Dream of: 25 July 2003 "Porcelain Elephant"
After my wife Carolina and I walked into a Goodwill store, I was immediately surprised to see a group of intriguing statues standing clustered on the floor. Two statues in particular were alluring: statues of John the Baptist and Jesus Christ. These two were about 30 centimeters taller than I. They were hand-carved from dark brown wood, and had been created in exquisite detail – especially John the Baptist (the Christ statue was not quite as well-carved as the Baptist). The faces on both statues were a bit distorted, mouths gapping open, as if in shock. I stood admiringly in front of John the Baptist and looked for a price tag. Several different tags hung from the statue, but finally I found the one with the price: $98.00. It was a little expensive, but since I wanted it, I picked up the statue to claim it before someone else saw it.
No other statue in the room was as tall nor as appealing as these two, but the other statutes were likewise enticing. Carolina was already carrying around something she wanted to buy and I wondered whether I might also find something else. Many other statues were about a meter tall and portrayed very thin – emaciated – people. The other statues looked a bit African in origin, but the features of the faces didn't seem African. Had one person donated all these statues to Goodwill? I rarely visited Goodwill anymore; but I thought maybe I would begin to do so more often if these kind of items were available.
Another man walked up and perused the statues. He set down a bulky item which he was carrying, a blue and white porcelain statue of an elephant, the kind with a flat back for setting a flower pot on. It was quite attractive, standing about 60 centimeters tall.
I looked on some shelves at other items. Some cloth bags about 10 centimeters tall were sitting on one shelf. They were filled with sand and had artistic designs sewn on the side. I stuck my finger in the sand of one bag. The bags were pretty, but I wasn't interested. If a person had many things like these, it would be necessary to store some things part of the time; maybe big plastic boxes could be used; but that would be a lot of trouble. And was I not trying to reduce the number of my possessions, to lighten up?
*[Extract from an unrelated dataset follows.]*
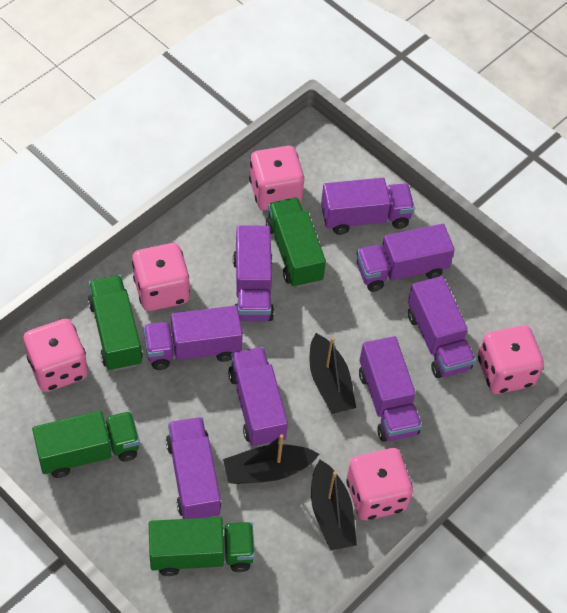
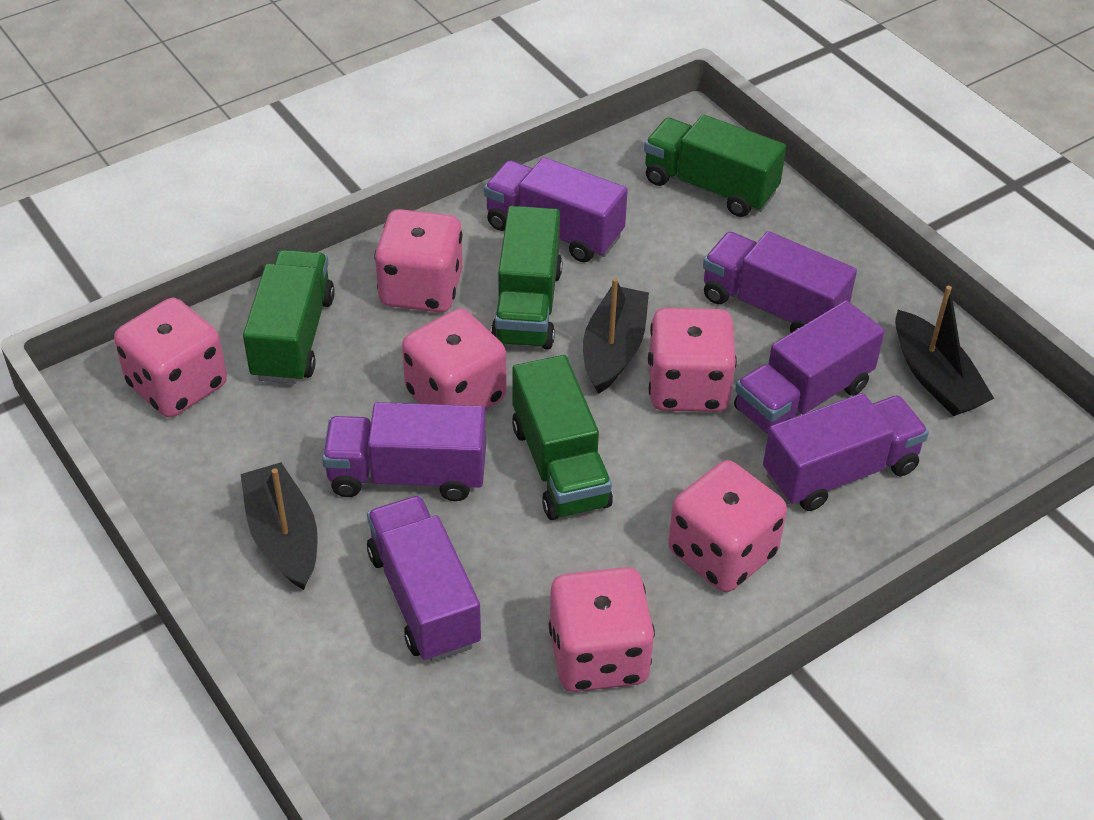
pink dice: 5 -> 6
purple truck: 8 -> 6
Maybe I shouldn't even buy the statue of the Baptist.
I picked up a picture frame with a print which looked as if it might be by Marc Chagall. The frame was well-designed, the kind which allow easy changing of pictures. I was somewhat interested; but again – should I be acquiring more possessions?
When Carolina walked back up to me, still carrying her item, I became more convinced I didn't need to buy anything. At this juncture in my life I didn't need to acquire, I needed to get rid of things. The Baptist statue was so exquisite – not buying it would be difficult. Abruptly, however, I realized I didn't need to buy anything right now. Carolina and I agreed: we wouldn't buy anything today.